Gary Alvin Richard’s lawyer says that is exactly the case and this is not the first time the Houston crime lab has been faulted for faulty forensics and now false testimony. These false and faulty actions helped secure his conviction his lawyer maintains and he wants Mr. Richards released from prison. Mr. Richard is now 53-yrs-old and has served 22-yrs so far for rape and robbery. Both Mr. Richards lawyer and prosecutors agree that tests completed Friday show that an HPD analyst misled jurors at his trial and this individual also failed to report evidence that could have helped him.
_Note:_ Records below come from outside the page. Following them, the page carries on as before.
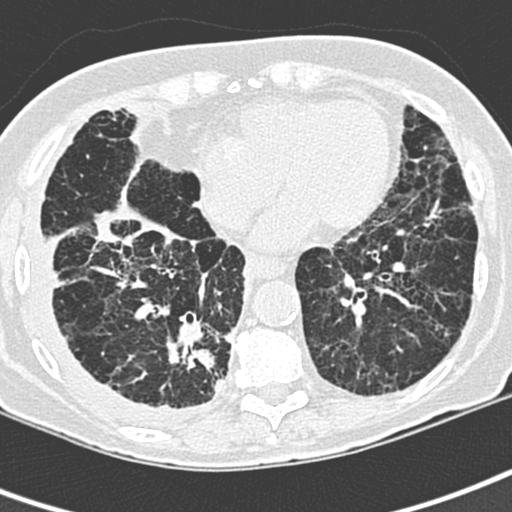
Low-dose screening chest CT, one axial slice. Position 90 of 220 along the scan axis. 120 kVp. Lung window (W 1500 / L -600 HU). 512 × 512 image matrix, field of view 288 × 288 mm.
Structures marked on this image (manually delineated by an expert):
- lesion 1 (tumor, lower lobe of right lung): bounding box <168,344,215,371> (left, top, right, bottom; pixels)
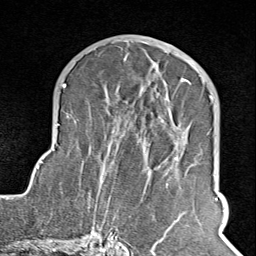
Breast MRI (dynamic contrast-enhanced), one axial slice; slice 45 of 100 in the series (ordered by position); cropped to one breast; dynamic contrast-enhanced series, time point 2 of 8 at this slice position (early post-contrast); 1.5 T; TE 1.8 ms, TR 4.3 ms; 256 × 256 image matrix, field of view 180 × 180 mm. Female patient.
Annotated regions visible in this slice (semi-automatic segmentation, software-assisted and operator-edited):
- enhancing-tissue mask used for the functional tumour volume (all voxels passing the contrast-enhancement thresholds inside the analysis volume; usually the tumour): bounding box <102,74,211,245> (left, top, right, bottom; pixels)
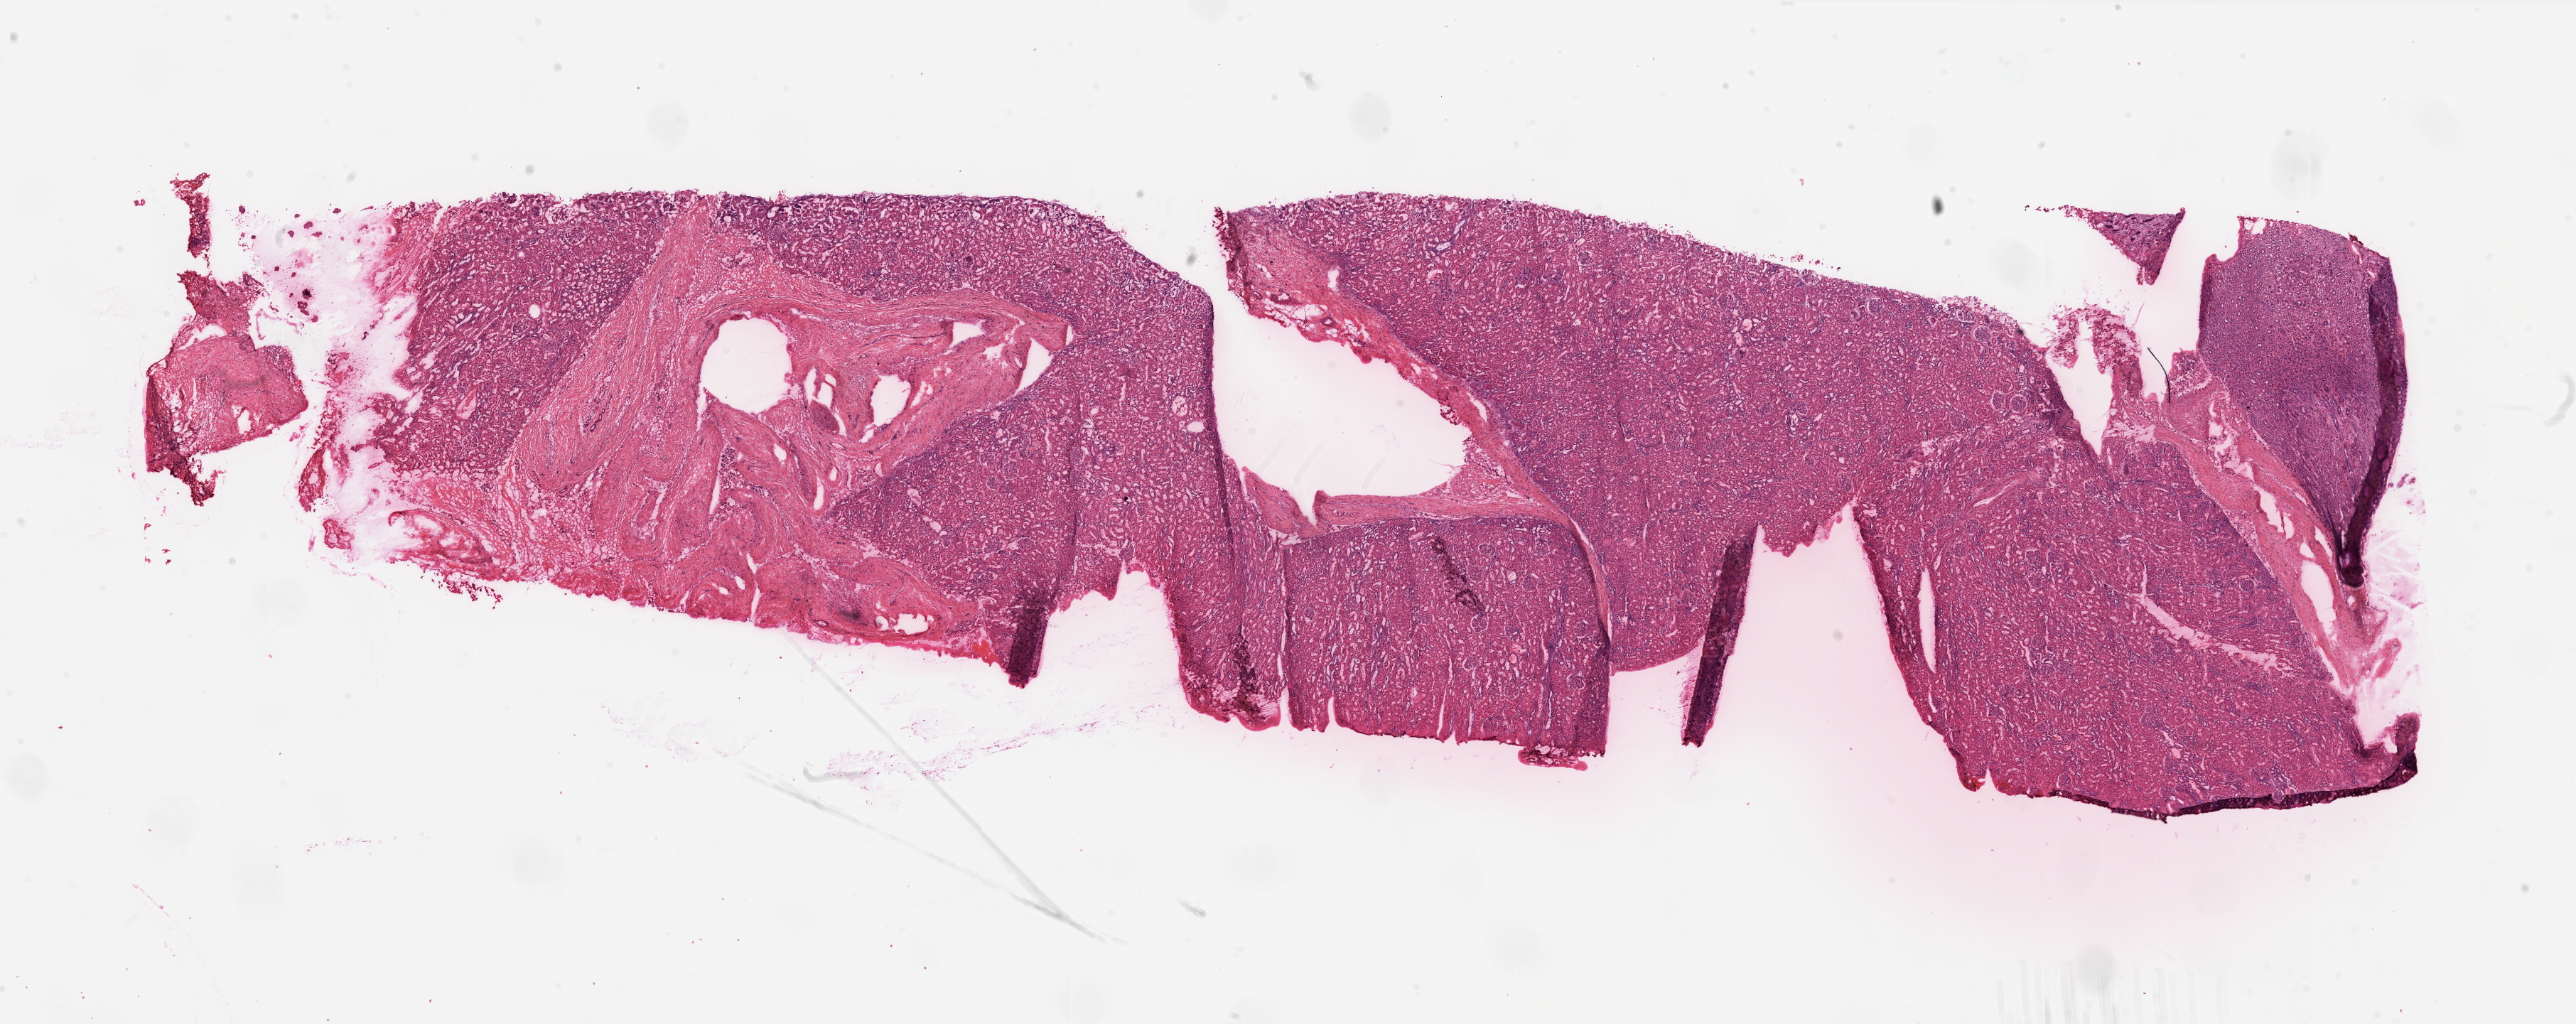
Whole-slide histology image, Hematoxylin and eosin (H&E) stained, low-resolution overview of the scanned area, about 29.1 x 11.6 mm (slide scanned at 20x); frozen section from the top of the tissue portion; kidney, solid tissue normal (non-tumour tissue) sample. Female, age 42 years at initial diagnosis.
This section: solid tissue normal (non-tumour) sample from the same patient. Patient diagnosis: Clear cell adenocarcinoma, NOS.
Based on these tests, both sides will ask a judge next week to release Mr. Richard on bond while they sort out the rest of the details.
“This is a new chapter, among many, of mistakes that were made, of sloppy work at the crime lab.” “Most troubling are the results that were not passed on to people who needed them.”
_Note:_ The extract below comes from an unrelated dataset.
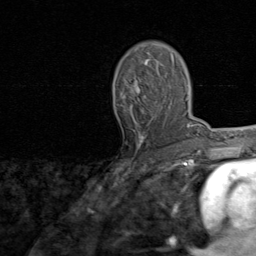
Breast MRI, one axial slice; slice 52 of 80 in the series (ordered by position); cropped to one breast; dynamic contrast-enhanced series, time point 2 of 8 at this slice position (early post-contrast); 1.5 T; TE 1.7 ms, TR 4.5 ms; 2 mm slice thickness; 256 × 256 image matrix, field of view 180 × 180 mm. Female patient.
Structures marked on this image (semi-automatic segmentation, software-assisted and operator-edited):
- enhancing-tissue mask used for the functional tumour volume (all voxels passing the contrast-enhancement thresholds inside the analysis volume; usually the tumour): bounding box <120,51,174,144> (left, top, right, bottom; pixels)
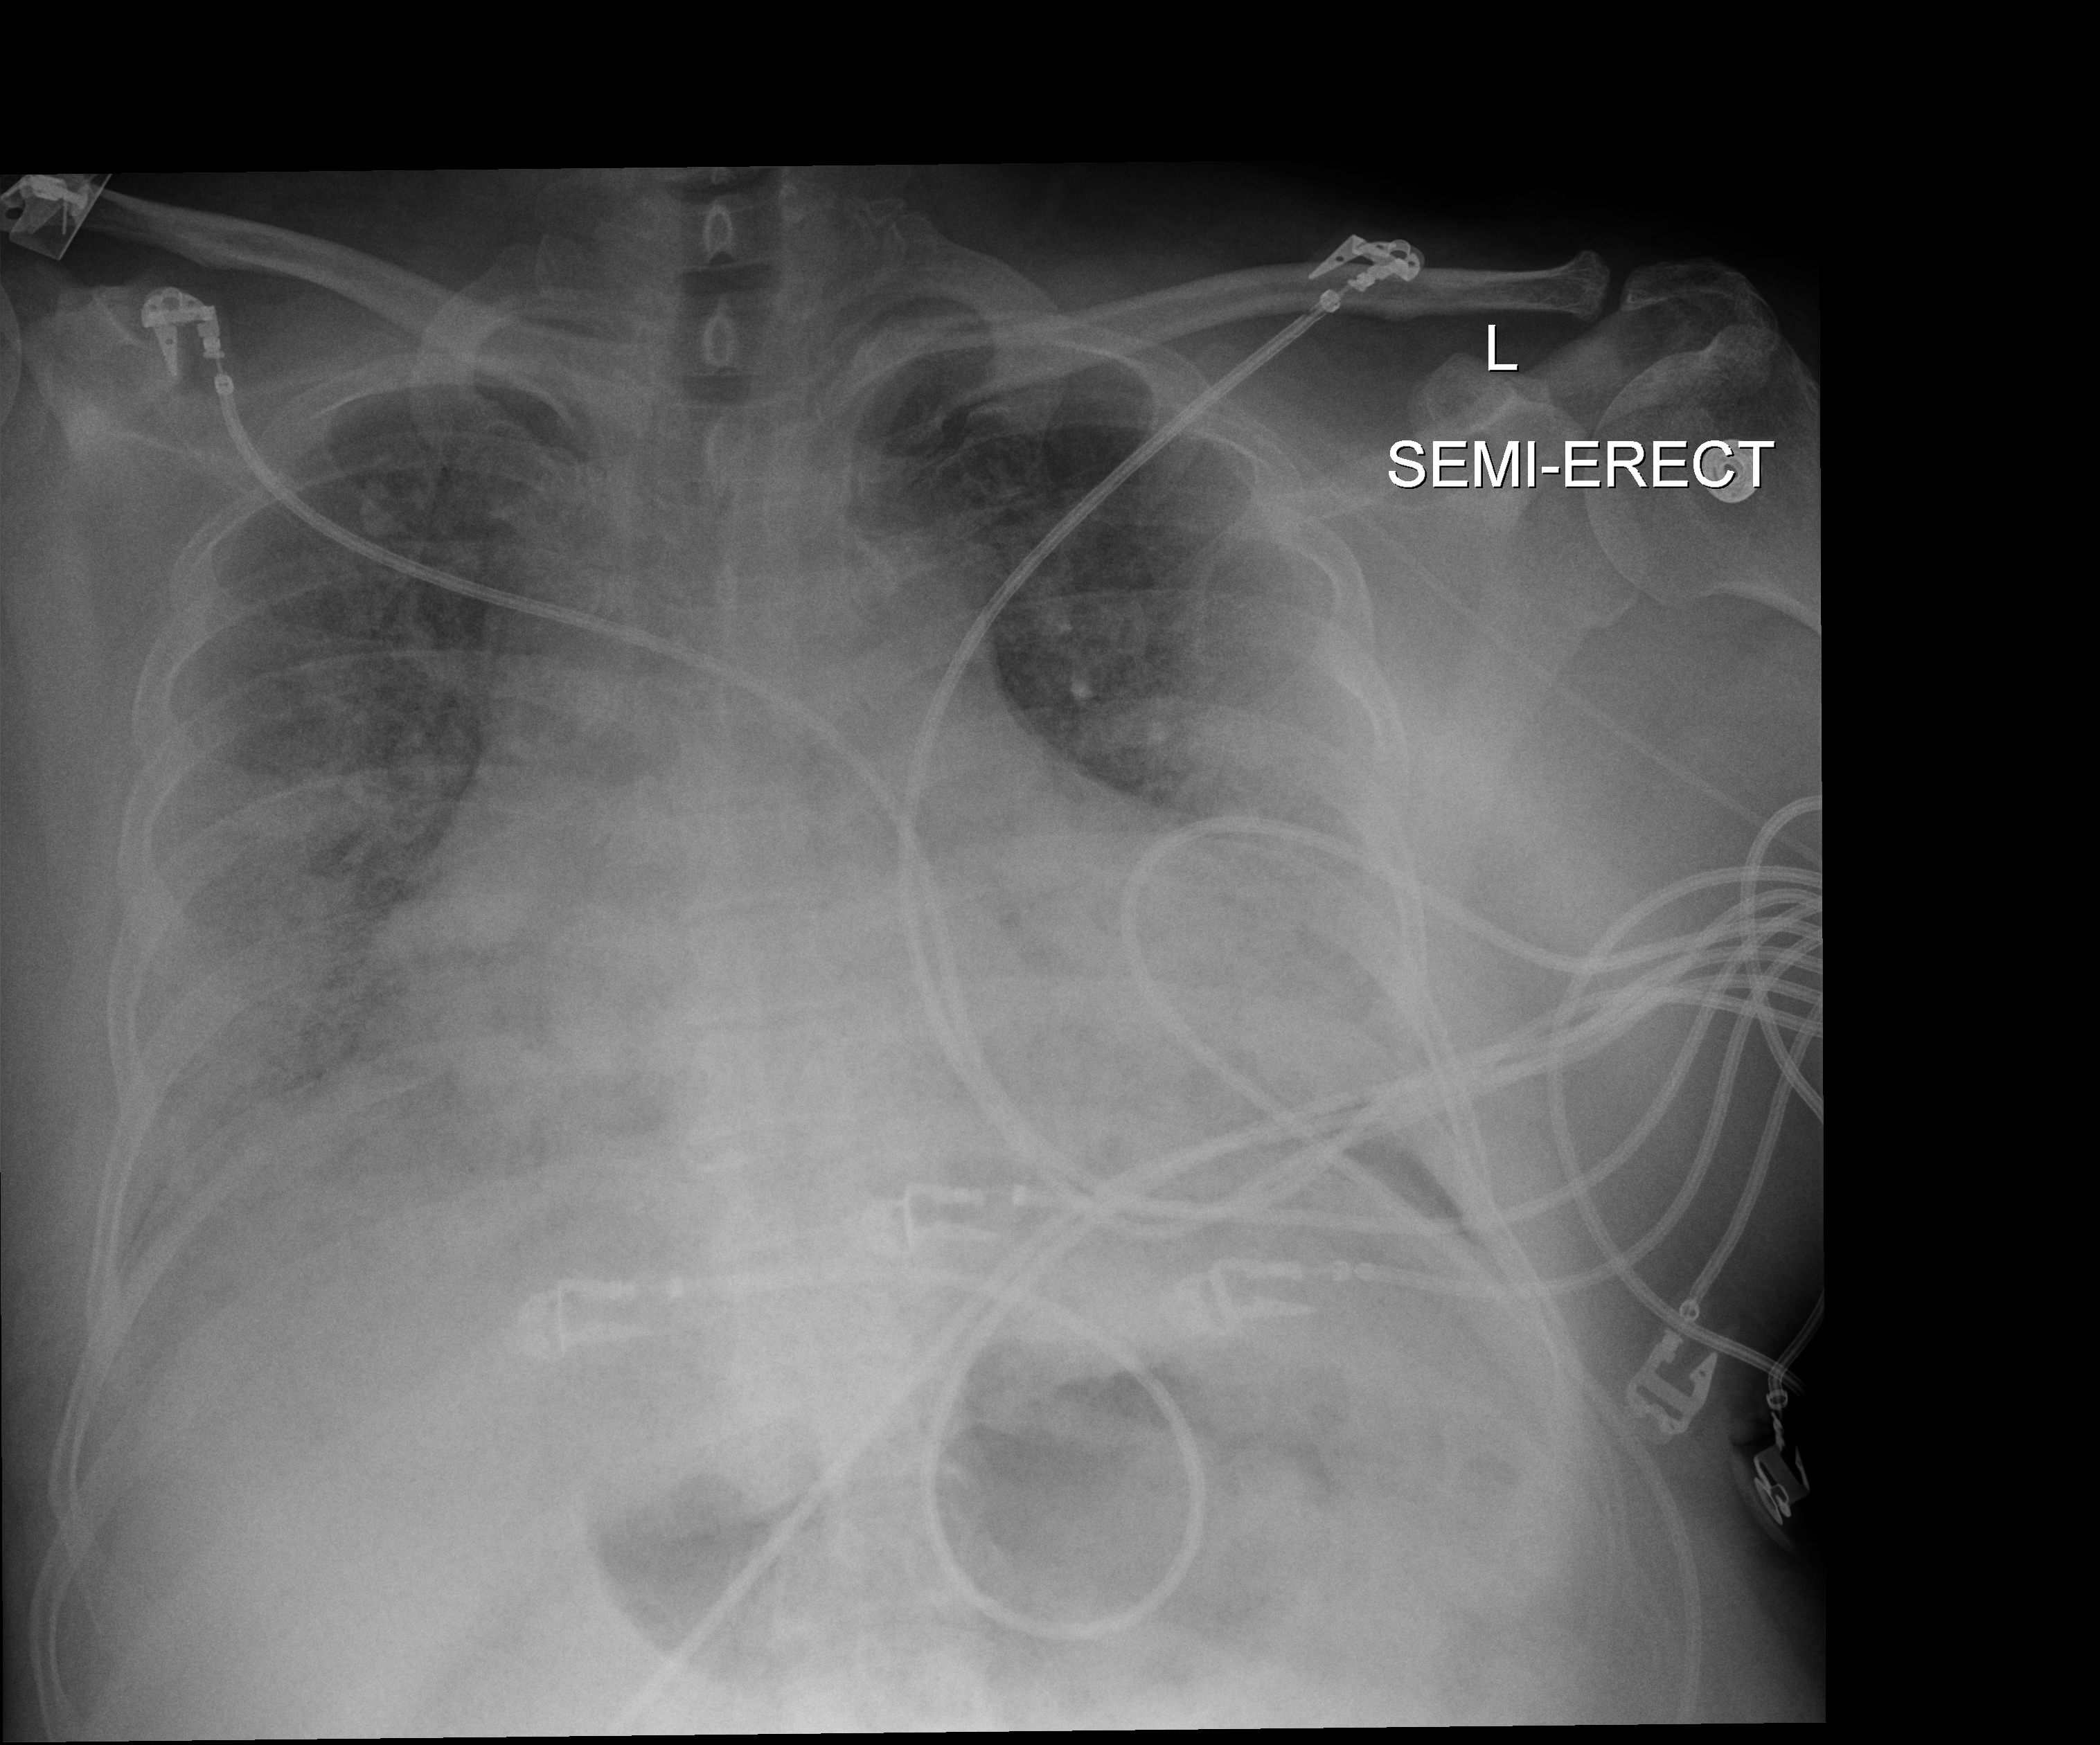
Bedside chest radiograph (digital radiography); anteroposterior (AP) projection. Adult patient hospitalised with COVID-19, age 18–59 years.
From the hospital-stay record, not from the radiograph (when in the stay this image was taken is not recorded): diabetes (admission record): no.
-Bob Wicoff, Richard’s lawyer.
If Mr. Richard is exonerated, this will be the fourth case cleared due to faulty work by the HPD crime lab. Richard’s case is receiving new scrutiny because of a massive review of cases with problematic HPD blood-typing evidence. The review started in October 2007, days after DNA evidence cleared Ronald Taylor of sexual assault in a case where HPD analysts performed faulty tests on body-fluid evidence, known as serology, a precursor to DNA testing.
Wicoff is leading the review of some 160 cases that an independent investigator identified as having problematic serology tests. Richard’s case is the first in that group to prompt a claim of actual innocence.